Александра всё больше осваивалась в посёлке. Здесь было тихо, некуда было спешить. В деревне всё шло своим чередом: старики сидели на лавочках, мужики, расчищали снег у ворот, и везде бегали собаки. Александра прислушивалась к себе, и понимала, что ей не хотелось возвращаться назад. Там, за чертой привычного мира, её больше никто не ждал. А здесь, хоть что-то было живым, настоящим.
Матвеич часто навещал тётю Галю, приносил то молока, то мёду, то рыбы. Александра замечала, как он будто невзначай задерживает на ней взгляд, как его голос смягчается, когда он с ней разговаривает. Она чувствовала это покровительство, какое-то тихое участие, и ей становилось то тепло, то вдруг стыдно, за то, что не знала, как реагировать.
Потекли рабочие деньки Александры. С возвращением из города педиатра ночные дежурства делились уже на четверых, и стало намного легче. Вечерами они с тётей Галей подолгу засиживались, разговаривая. Она оказалась хорошим собеседником и рассказывала много интересных историй про посёлок и людей, живущих в нём.
Прошёл месяц. Александра перестала бояться собак, и смело ходила не только по своему двору, но и по посёлку. Но страх перед этими животными прошёл не сразу. Ей было трудно первое время, и каждый выход к больным был испытанием на смелость. Привыкнуть к новым условиям помог Матвеич. Он по собственной инициативе ходил за ней к больным и провожал домой, когда не было рядом тёти Гали. Он, как неотступный страж, везде следовал за Александрой, и она была спокойна, зная, что он рядом, хотя удивлялась и стеснялась такому покровительству.
– Тётя Галя, подскажите, пожалуйста, как сказать Матвеичу, чтобы он перестал за мной ходить, – однажды за ужином спросила Александра. – Не знаю, как это сделать? Неудобно, ведь сопровождать меня не входит в его обязанности, он столько тратит на это времени. Я благодарна ему, он помог привыкнуть к обстановке и к везде встречающимся собакам, но я уже могу ходить одна.
Печально вздохнув, тётя Галя взглянула в окно на маячащий фонарь на ветру.
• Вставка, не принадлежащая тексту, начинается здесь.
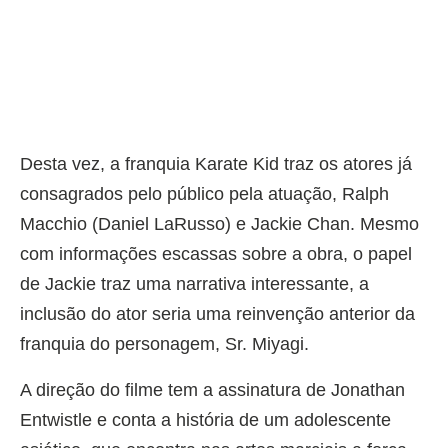
Desta vez, a franquia Karate Kid traz os atores já
consagrados pelo público pela atuação, Ralph
Macchio (Daniel LaRusso) e Jackie Chan. Mesmo
com informações escassas sobre a obra, o papel
de Jackie traz uma narrativa interessante, a
inclusão do ator seria uma reinvenção anterior da
franquia do personagem, Sr. Miyagi.
A direção do filme tem a assinatura de Jonathan
Entwistle e conta a história de um adolescente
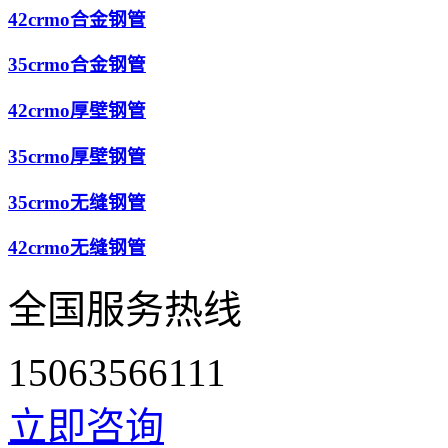
42crmo合金钢管
35crmo合金钢管
42crmo厚壁钢管
35crmo厚壁钢管
35crmo无缝钢管
42crmo无缝钢管
全国服务热线
15063566111
立即咨询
– Даже не знаю, что и сказать тебе, – ответила она. – Я за ним раньше такого не замечала. Живёт себе, один-одинёшенек, всегда тихий, спокойный. С той поры как сгорел его домишко, всё время живёт при больнице. Илья Степанович не жалуется. Всегда тепло, воды полные баки, на территории чисто, когда нужна мужская работа, не ждёт команды, если что нужно сделать, сам видит и делает. По-хозяйски ко всему подходит. Мне он тоже постоянно помогает. Я уже привыкла: подойдёт, возьмёт тяжёлую корзинку или сани, и всегда молчком, только поглядывает из-под длинных волос. Всегда молчаливый, замкнутый. Не поверишь, за столько лет я даже ни разу не видела его глаз и не знаю, какого они цвета?!
– Почему он один, у него что, не было семьи? – заинтересованно спросила Александра.
– Была, конечно, но что произошло, никто толком не знает, – ответила женщина. – Он же не местный. Приехал к нам уже давно, лет пятнадцать назад. Ночным, как и ты. Он дежурку по запаху, по дыму нашёл, – тётя Галя замолчала, задумчиво глядя в окно.
– Что дальше? – с интересом спросила Александра, прервав её молчание.
– Приехал в посёлок, поселили его в маленьком, заброшенном домике. Тогда здесь все занимались охотой, другой работы не было. Как выяснилось, и он охотник. Приехал с полной охотничьей амуницией и начал жить в посёлке. Уходил в тайгу, а потом возвращался, выделывал пушнину и сдавал. Лет восемь назад из больницы уволился дворник, и взяли его. С тех пор и работает, и живёт при больнице.
– Где же его семья?
– Люди говорят, что все погибли, один за другим, – с грустью продолжала тётя Галя. – Вот когда остался один, тогда и бежал к нам от горя. А как, что произошло, никто не знает. С ним за эти годы ни один человек даже не разговаривал толком. Только Степаныч как-то может вывести на разговор, но на откровенность Матвеич не идёт. Пить не пьёт, с мужиками не водится, женщин к себе на пушечный выстрел не подпускает.